Moments forts d'une vie grandeur nature Un groupe genevois randonne six jours en vivant des ressources naturelles et en dormant à la belle étoile.

«Un jour, je me suis enfui de mon travail en courant»

Manger des feuilles, dormir dehors, marcher sous la pluie. Qu’est-ce qui motive les participants à vivre une telle expérience? L’envie «d’apprendre à se débrouiller», pour beaucoup. «Reconnaître les plantes comestibles ou utiles», pour Viktorie, elle-même animatrice de crèche en forêt. «Savoir dresser un campement et être autonome dans la nature», explique Paco, qui prévoit d’initier prochainement ses enfants de 8 et 10 ans au bivouac. «S’appliquer à faire des nœuds qui tiennent», ajoute Andy. «Survivre, tester ses limites, se déconnecter, vivre un vrai dépaysement, expérimenter la vie en collectivité dans des conditions difficiles», complètent les autres.

Pour certains, la vie sauvage revêt toutefois un sens plus profond. «J’ai été licencié il y a quelques mois. Ça faisait longtemps que l’idée me trottait dans la tête et j’ai enfin l’occasion de m’y confronter», nous confie un participant. Parmi les accompagnants, si Jérôme a été familiarisé au bivouac dès l’enfance, il n’en est pas de même pour Jordi, qui a opéré un virage à 180 degrés en devenant animateur de camp nature. «J’étais responsable informatique dans une grande boîte. Un jour, je me suis carrément enfui en courant de mon travail. Je perdais les pédales, je n’en pouvais plus. J’ai alors participé à un camp de vie sauvage avec mon fils de 14 ans. C’était il y a deux ans. Un déclic! Non seulement l’expérience de vie en communauté apporte beaucoup, mais le rapport très direct à la nature vient également renforcer cette atmosphère magique.»

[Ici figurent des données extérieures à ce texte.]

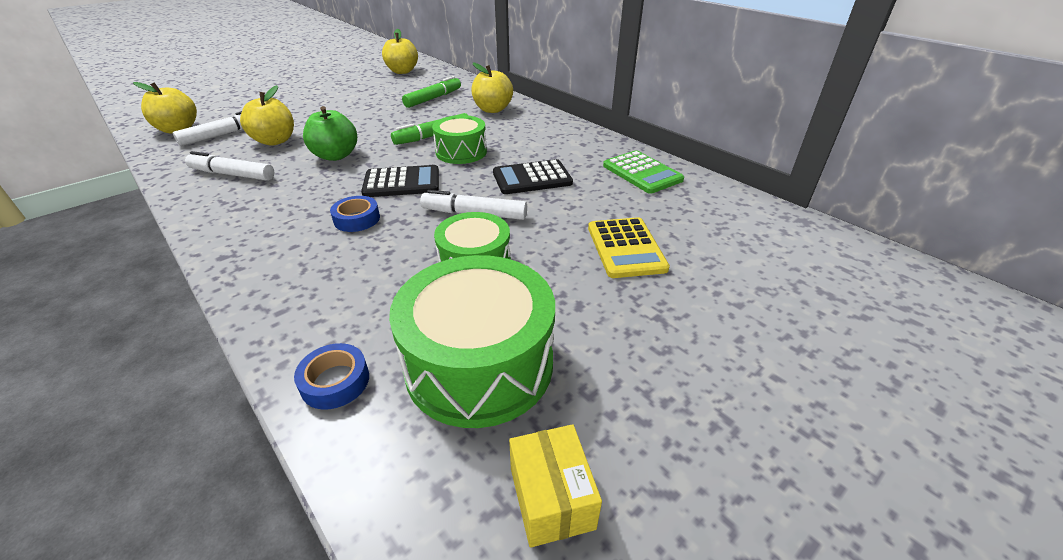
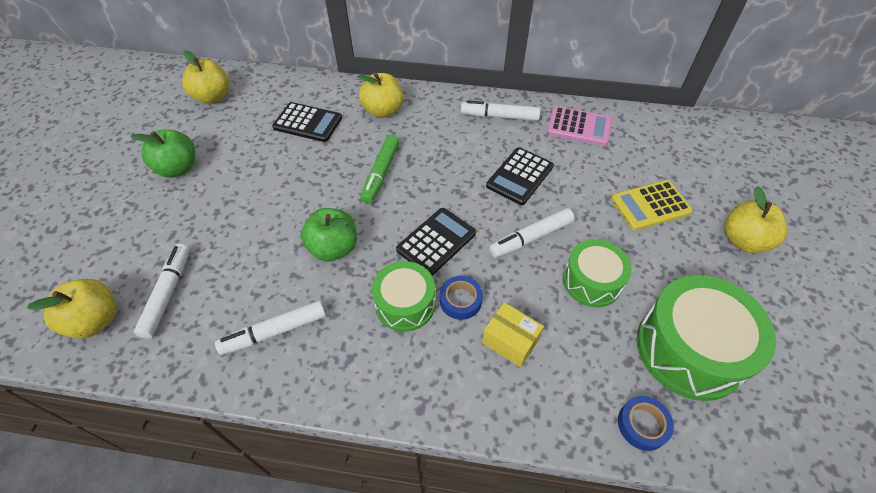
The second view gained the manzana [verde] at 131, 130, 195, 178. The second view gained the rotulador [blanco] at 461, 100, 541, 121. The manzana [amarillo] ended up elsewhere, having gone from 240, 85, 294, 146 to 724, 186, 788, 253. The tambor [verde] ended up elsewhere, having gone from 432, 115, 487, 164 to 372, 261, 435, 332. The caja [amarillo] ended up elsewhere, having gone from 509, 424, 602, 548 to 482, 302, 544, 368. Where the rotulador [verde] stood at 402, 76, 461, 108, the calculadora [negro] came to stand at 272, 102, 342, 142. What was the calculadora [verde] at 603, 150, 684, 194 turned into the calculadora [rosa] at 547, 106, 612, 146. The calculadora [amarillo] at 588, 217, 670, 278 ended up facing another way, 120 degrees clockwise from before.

Jérôme souligne la différence qui existe entre un camp de «vie sauvage», où quelques vivres importés – farine, riz ou pois chiches – sont tolérés, et un camp de survie, où l’on ne doit compter que sur son habileté à se procurer de la nourriture. «Ici, le plus important est de chercher à vivre le plus possible avec les ressources naturelles, quitte à pallier les manques quand il le faut. Mais sans ce jeu d’ego qu’il peut y avoir dans un camp de survie, où l’on teste ses propres limites physiques et psychiques.»